Integrating modern medicine with ancient wisdom

The Hindu02-06-2025
There has always been a gulf, and perceived incompatibility, between modern medicine and integrative medicine. While modern medicine is focused largely on abnormalities and finding cures for them, integrative medicine is focused on the entire continuum of human healthcare engagement: prevention, maintenance and cure, or to put it more specifically in medical treatment terms, rejuvenation, restoration and rehabilitation.
Ancient medical systems such as ayurveda, yoga, acupuncture and tai chi have great potential for the human body, brain and mind, as many research papers have revealed. It has been pointed out too, that we may be erroneous in calling these older systems complementary, as they not only preceded much of modern medicine as we know it but have stood the test of time.
Integrative medicine sits well within the philosophy that healthcare must be pluralistic, inclusive and adopt complementary approaches that restore equilibrium (the healthy condition) in an individual. The National Center for Complementary and Integrative Health, United States, emphasises that integrative medicine is a holistic approach to health and well-being, using a coordinated and conjoint but optimal use of allopathy and complementary medicines. Integrative medicine may be defined as a 'single-window' healthcare service that adopts an evidence-based blend of traditional and modern medicines, with optimal use as either a combination or as monotherapy.
Here we present one client's healing journey from a plethora of long COVID symptoms, to a state of well-being, with an approach that combines the best of modern science and the wisdom of ancient medical traditions.
Mr.
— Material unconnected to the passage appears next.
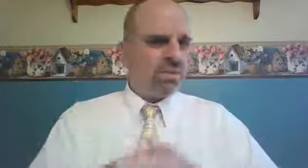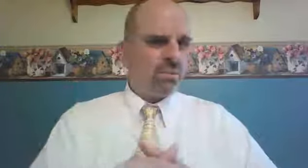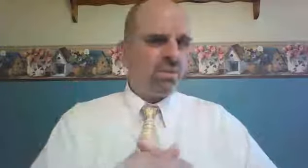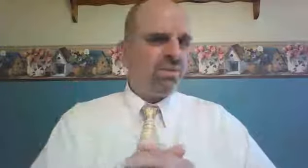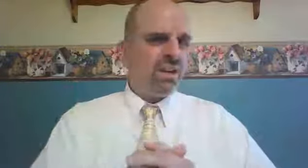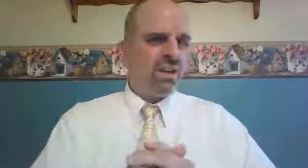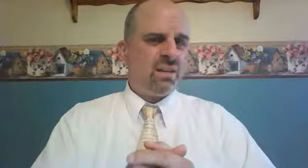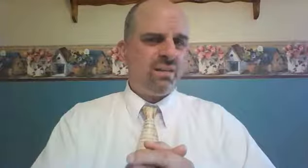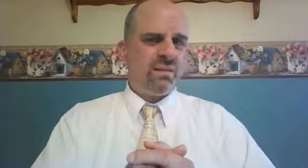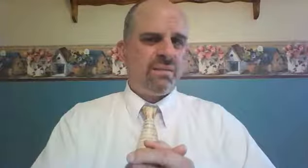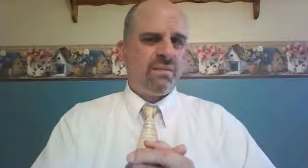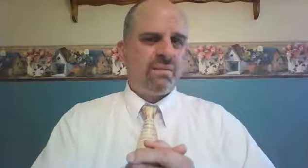someone's feet.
S and his healing journey
Mr. S, a 52-year-old businessman, consulted us, burdened as he was by a complex web of physical and psychological challenges. Following a COVID-19 infection two years ago, he had begun experiencing persistent cognitive lapses, fluctuating moods ranging from irritability to agitation, muscular stiffness, low back pain, and a host of gastrointestinal issues including bloating and acid reflux. Compounding these problems were fatigue, palpitations, dizziness, sleep disturbances, and increased sensitivity to noise and light — symptoms that, taken together, seriously eroded his capacity to function both at work and at home.
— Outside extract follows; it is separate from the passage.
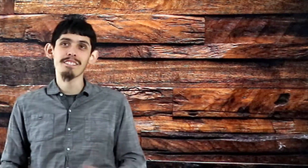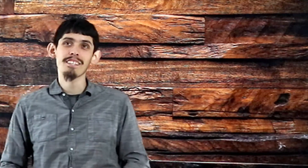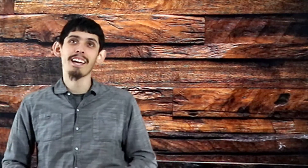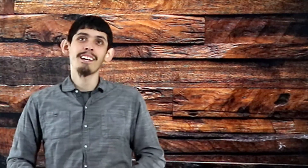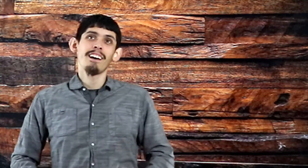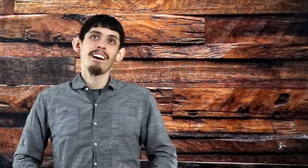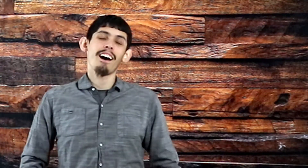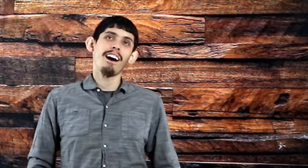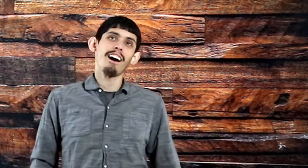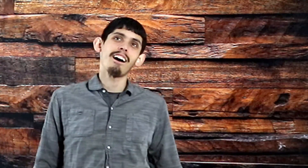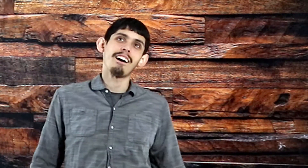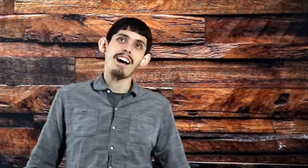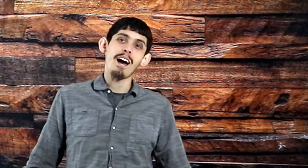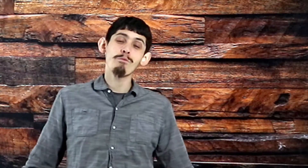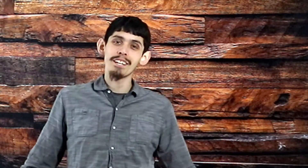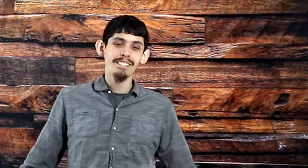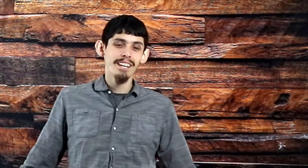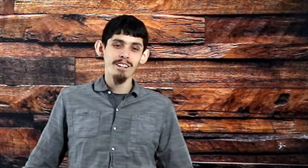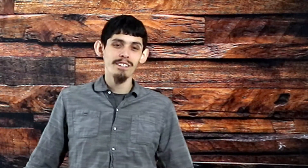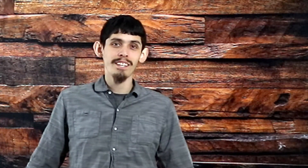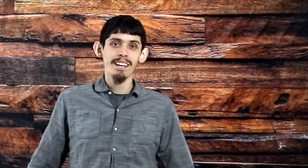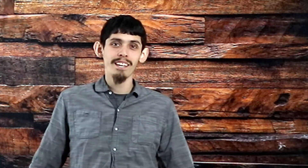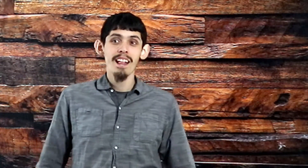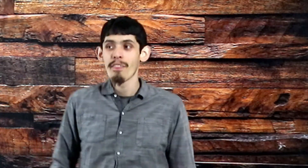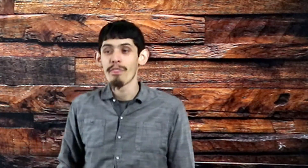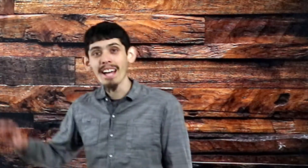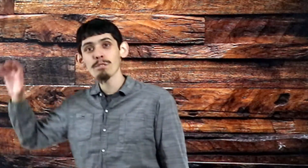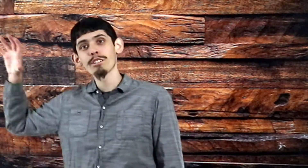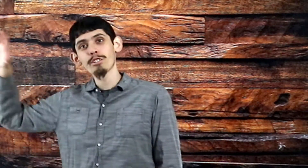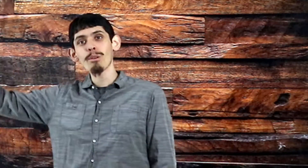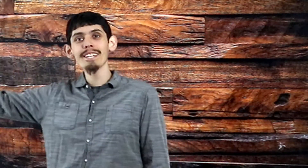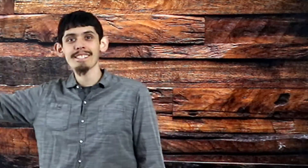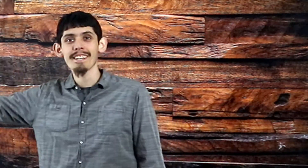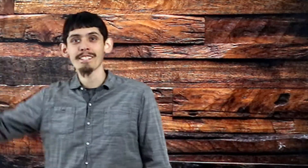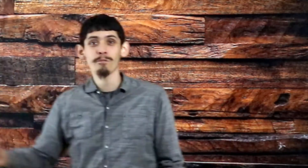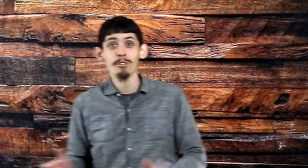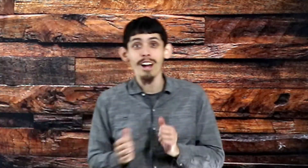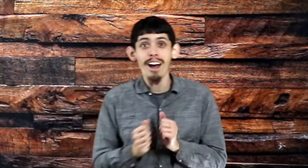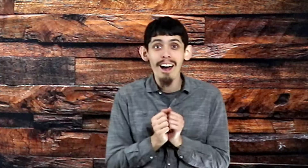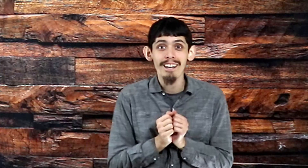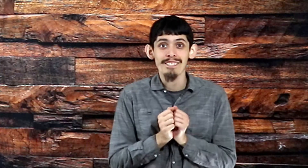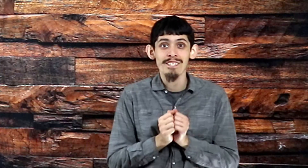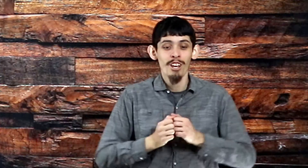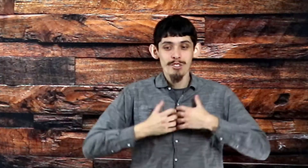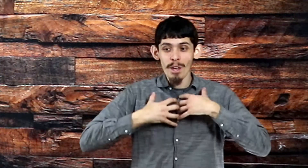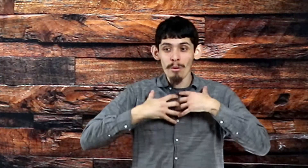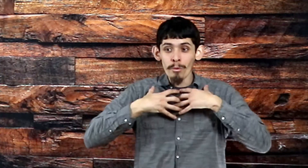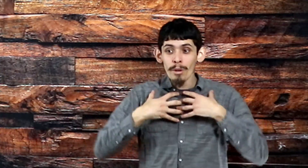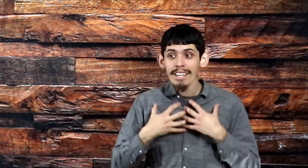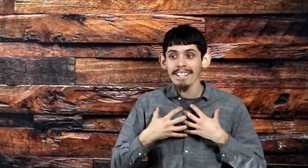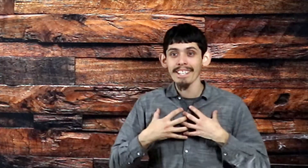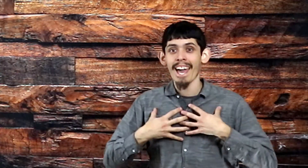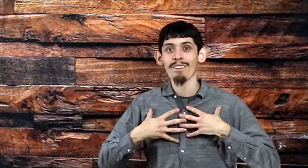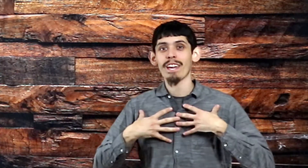like, ah, I'm ready to take on the day. That's what Christ does for us so that we can have a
A comprehensive multidisciplinary evaluation conducted by our team of a physician, a psychologist, a physical therapist, and an electrophysiologist uncovered several key findings. Although Mr. S's EEG and ECG were normal, precision tests revealed significant autonomic dysfunction detected as Postural Orthostatic Tachycardia Syndrome (POTS). POTS is diagnosed through a significant increase in heart rate on changing postures (usually 30 beats or more when one progresses from lying to standing) accompanied as well in some cases by a drop in blood pressure (systolic > 20 mmHG and diastolic > 10 mmHG) on standing up.
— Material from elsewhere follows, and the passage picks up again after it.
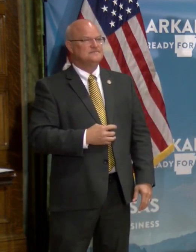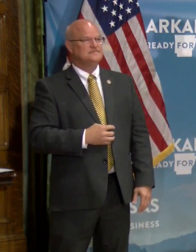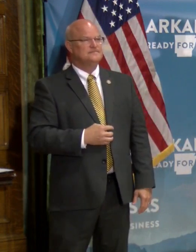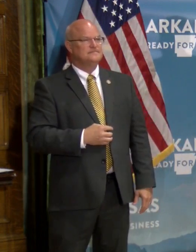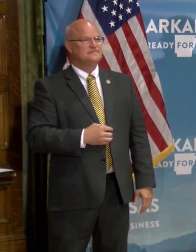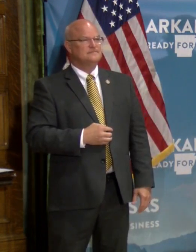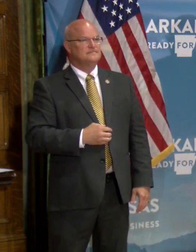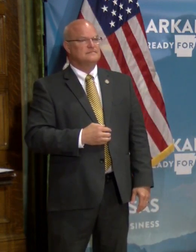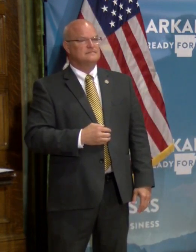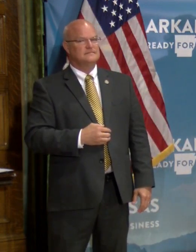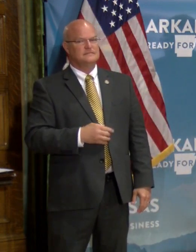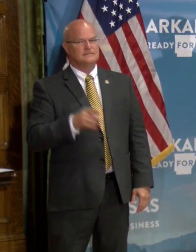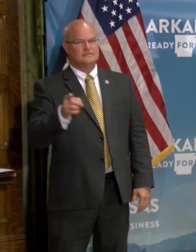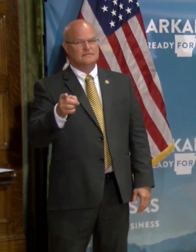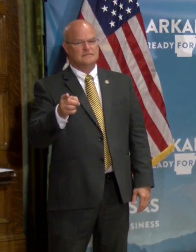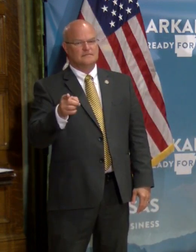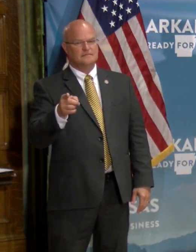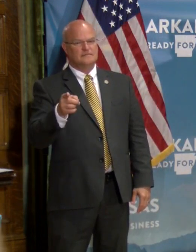Did you have a question?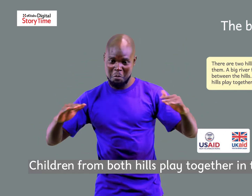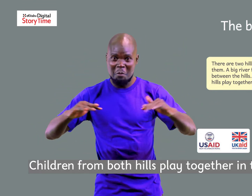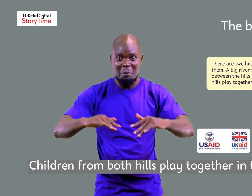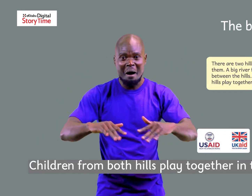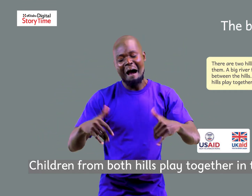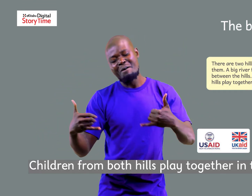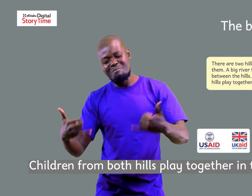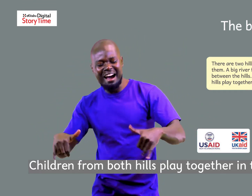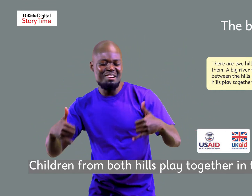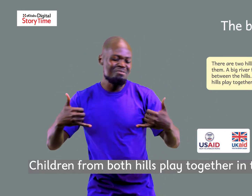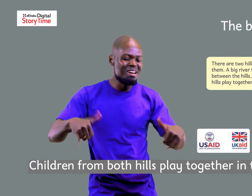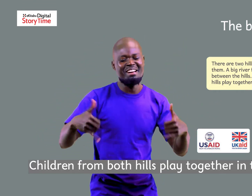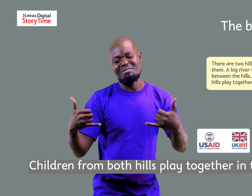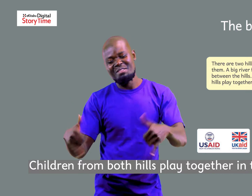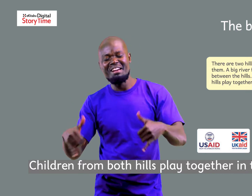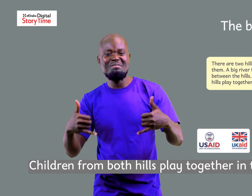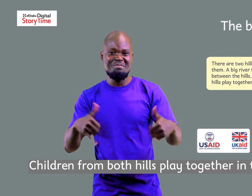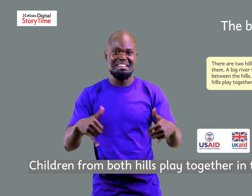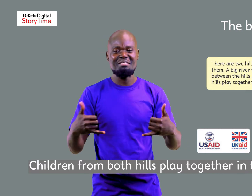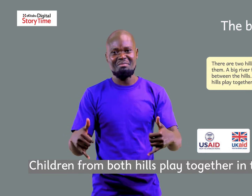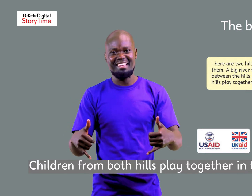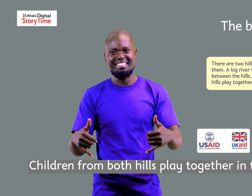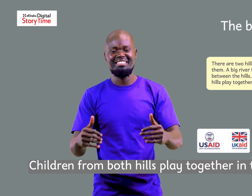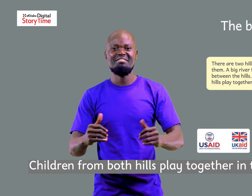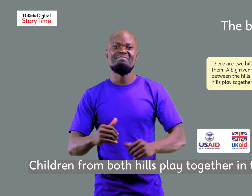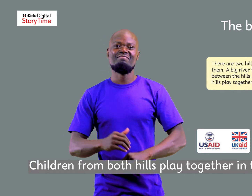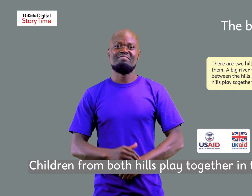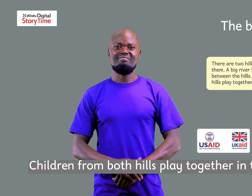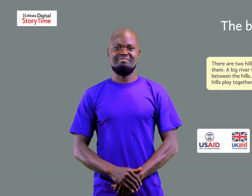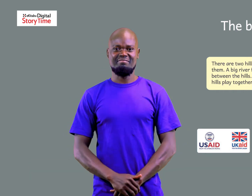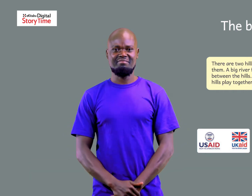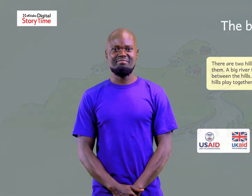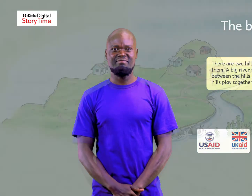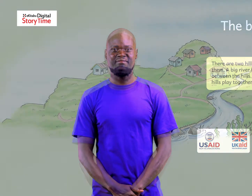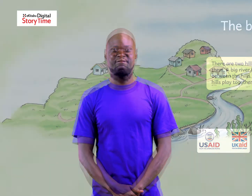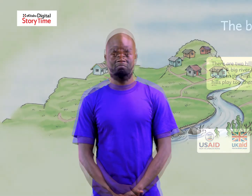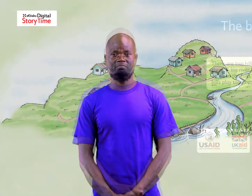children from both hills play together in the valley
Mr. S also suffered from marked anxiety, moderate depressive symptoms, and mild cognitive impairment. His score of 17 out of 30 on our comprehensive autonomic symptom checklist highlighted the extent of his dysautonomia. In light of these findings, the care team decided on an integrated treatment strategy, merging established modern medical practices with ancient healing wisdom to holistically address both his physical and psychological ailments.
Central to his modern medical management was the judicious use of pharmacotherapy to stabilise autonomic imbalances, manage mood-related symptoms, and alleviate discomfort. The autonomic nervous system takes its origins in our limbic (emotional) brain, and the use of drugs that stabilise brain activity is, therefore, both logical and necessary. Augmenting this approach was a cutting-edge novel intervention Transcutaneous Auricular Vagus Nerve Stimulation (taVNS). Vagus nerve stimulation has long been studied for its role in modulating the balance between the body's sympathetic ('fight or flight') and parasympathetic ('rest and digest') systems. In taVNS, a small electrode stimulates the auricular branch of the vagus nerve near the ear. These sessions, administered four times weekly for 20 minutes each, are designed to prompt a parasympathetic response, helping to calm hyperactive stress circuits in the body. Research increasingly indicates that taVNS can reduce heart rate variability issues, lower inflammation, and alleviate mental health symptoms — making it particularly relevant for managing complex dysautonomia. Neuromodulation of this kind 'paces' the nervous system, like the cardiac pacemaker.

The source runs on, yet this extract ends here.